Born in Harlem, New York (1960-2024)

Faith Ringgold

Window of the Wedding #3: Woman (left); Window of the Wedding #4: Man (right), 1974

Acrylic on canvas, with pieced-fabric border
© 2022 Faith Ringgold/Artists Rights Society (ARS), New York; courtesy ACA Galleries, New York. Photo by Dario Lasagni.

Faith Ringgold was an artist, activist, teacher, and children’s book author, perhaps best known for her story quilts, which combine narratives drawn from her own experiences as a Black woman with politics and social history to “tell my story, or, more to the point, my side of the story.” In 1972 Ringgold encountered a gallery of fifteenth-century Tibetan and Nepalese thangka paintings while visiting the Rijksmuseum in Amsterdam. Offering a solution to her ongoing difficulties with storing and transporting large canvases, the thangka format was lightweight and infinitely mobile. Ringgold’s Window of the Wedding thangka series is characterized by vivid abstract patterning inspired by Kuba textiles.
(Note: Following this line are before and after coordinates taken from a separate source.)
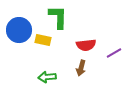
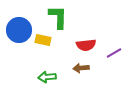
brown arrow: rotated 70 degrees clockwise
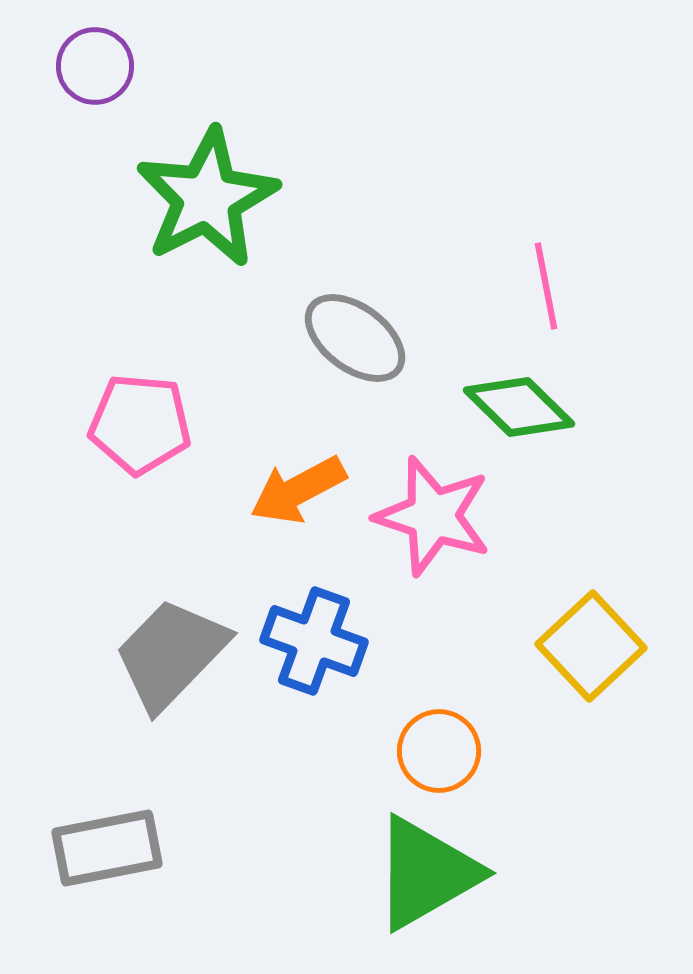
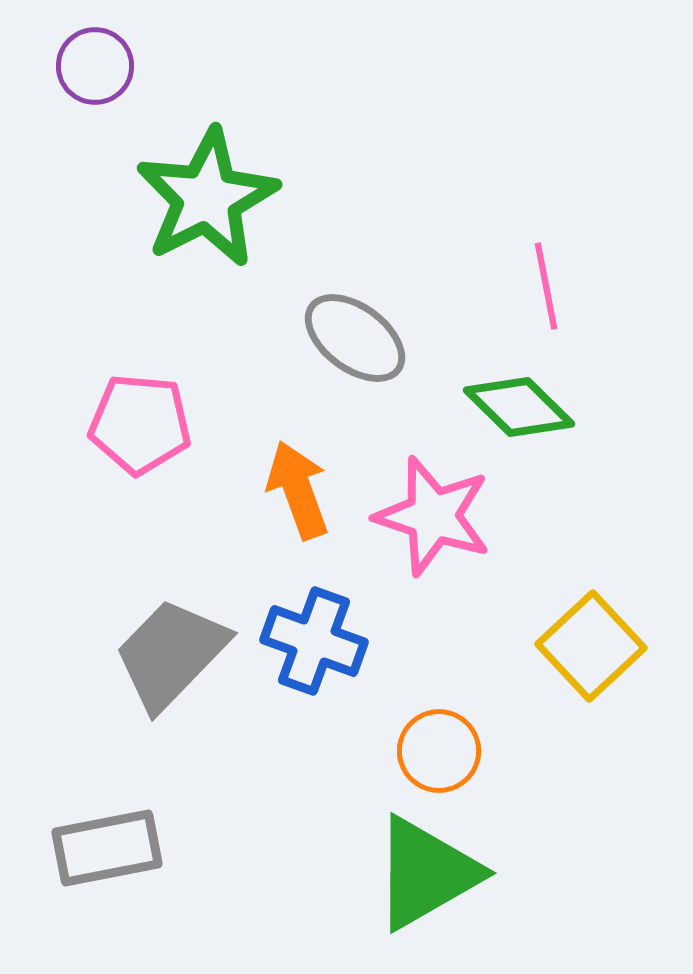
orange arrow: rotated 98 degrees clockwise
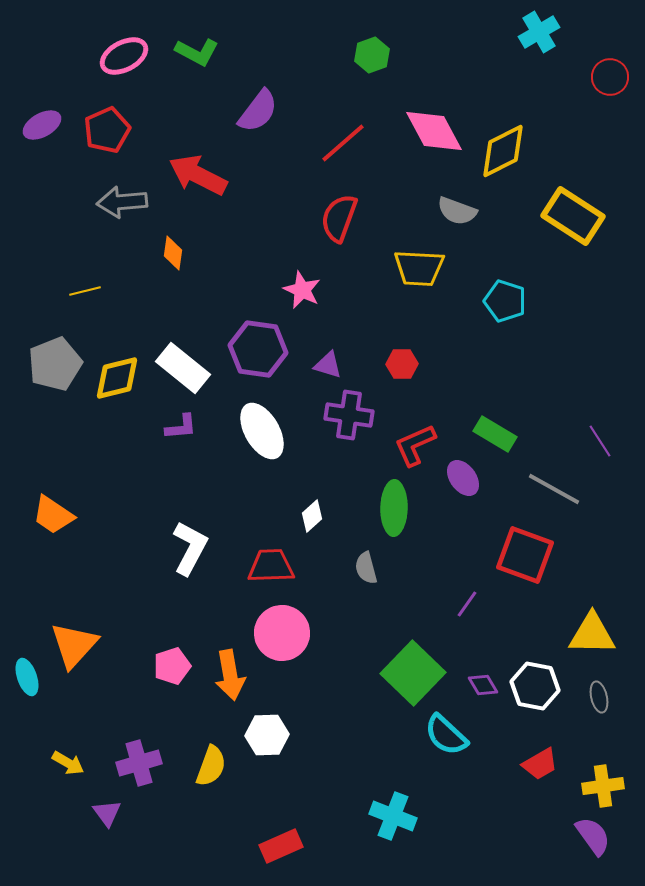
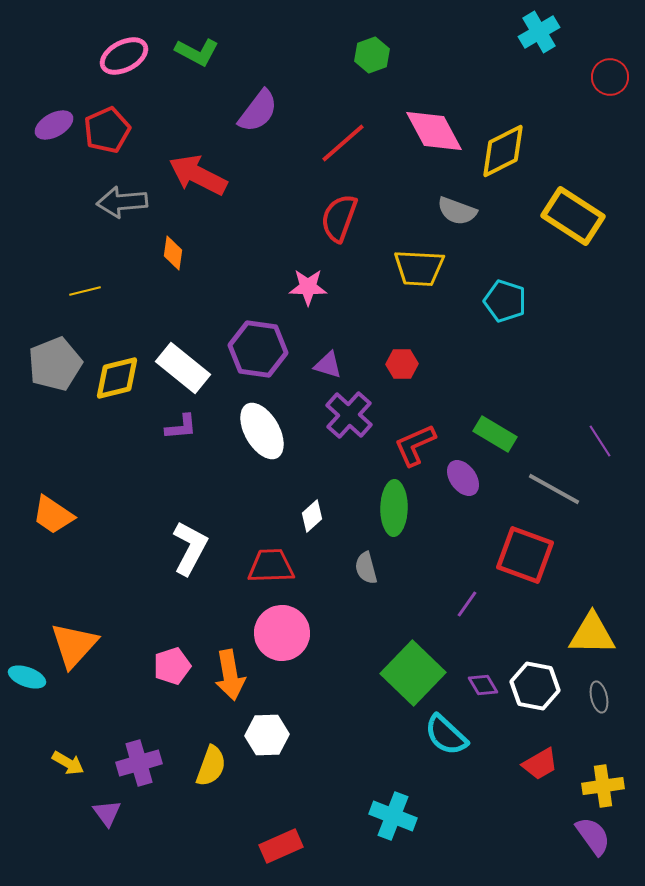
purple ellipse at (42, 125): moved 12 px right
pink star at (302, 290): moved 6 px right, 3 px up; rotated 24 degrees counterclockwise
purple cross at (349, 415): rotated 33 degrees clockwise
cyan ellipse at (27, 677): rotated 51 degrees counterclockwise
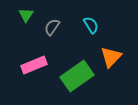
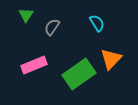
cyan semicircle: moved 6 px right, 2 px up
orange triangle: moved 2 px down
green rectangle: moved 2 px right, 2 px up
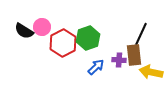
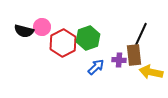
black semicircle: rotated 18 degrees counterclockwise
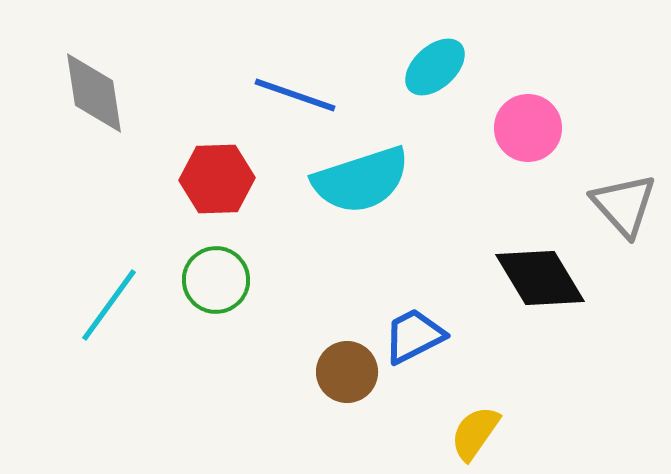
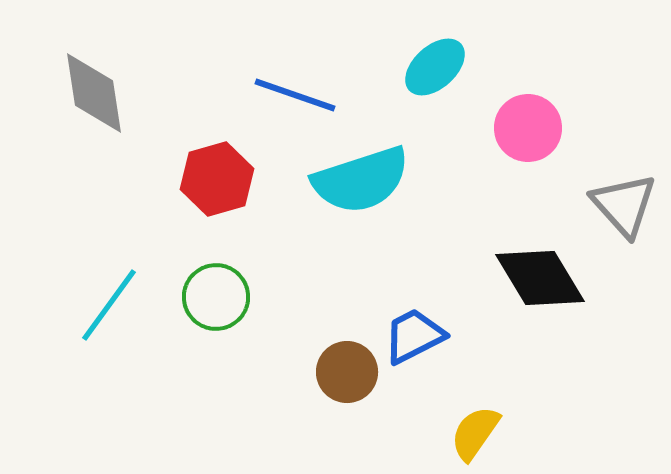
red hexagon: rotated 14 degrees counterclockwise
green circle: moved 17 px down
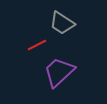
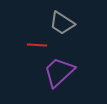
red line: rotated 30 degrees clockwise
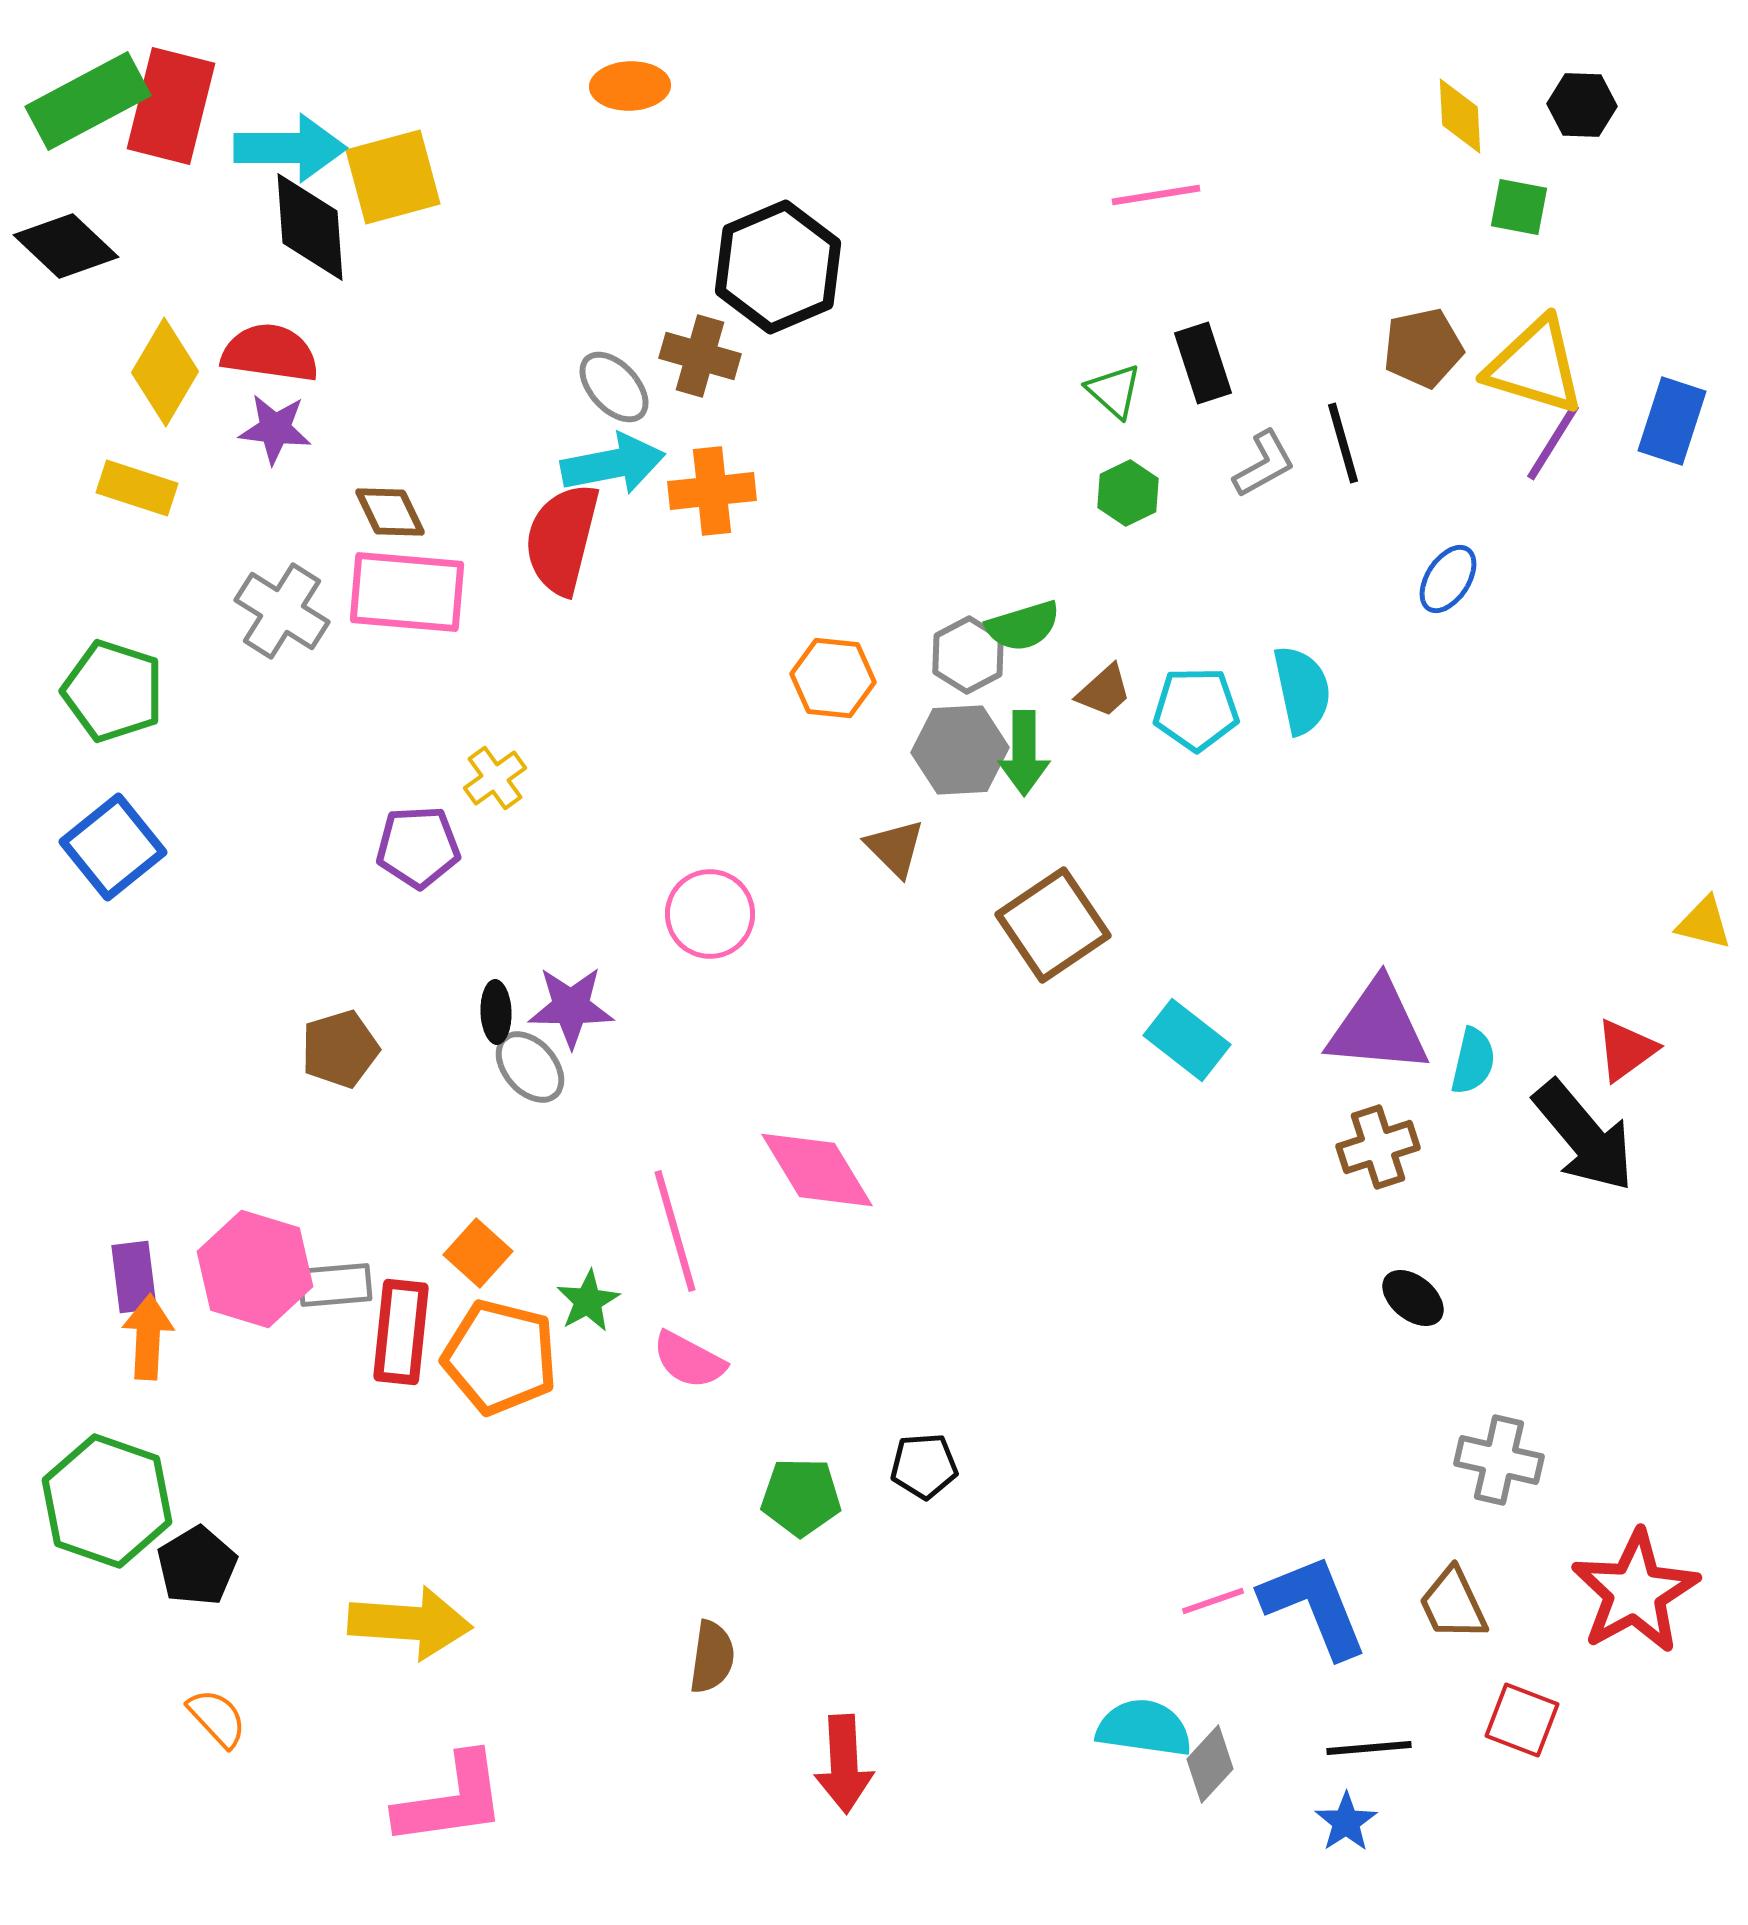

With titles that refer to “small talk,” “patience and responsibility,” and “family”—alongside “man” and “woman”—the works in this series imagine the foundational components of a marriage. They were also used as backdrops for soft sculptures depicting couples that Ringgold made around the same time

Faith Ringgold sits before her quilt Tar Beach in 1993. Photo by Kathy Willens

“My ancestry is the history of me, and I’m very interested in that. I always come from the perspective of being a Black woman in America— that’s my story, at all times of my life.”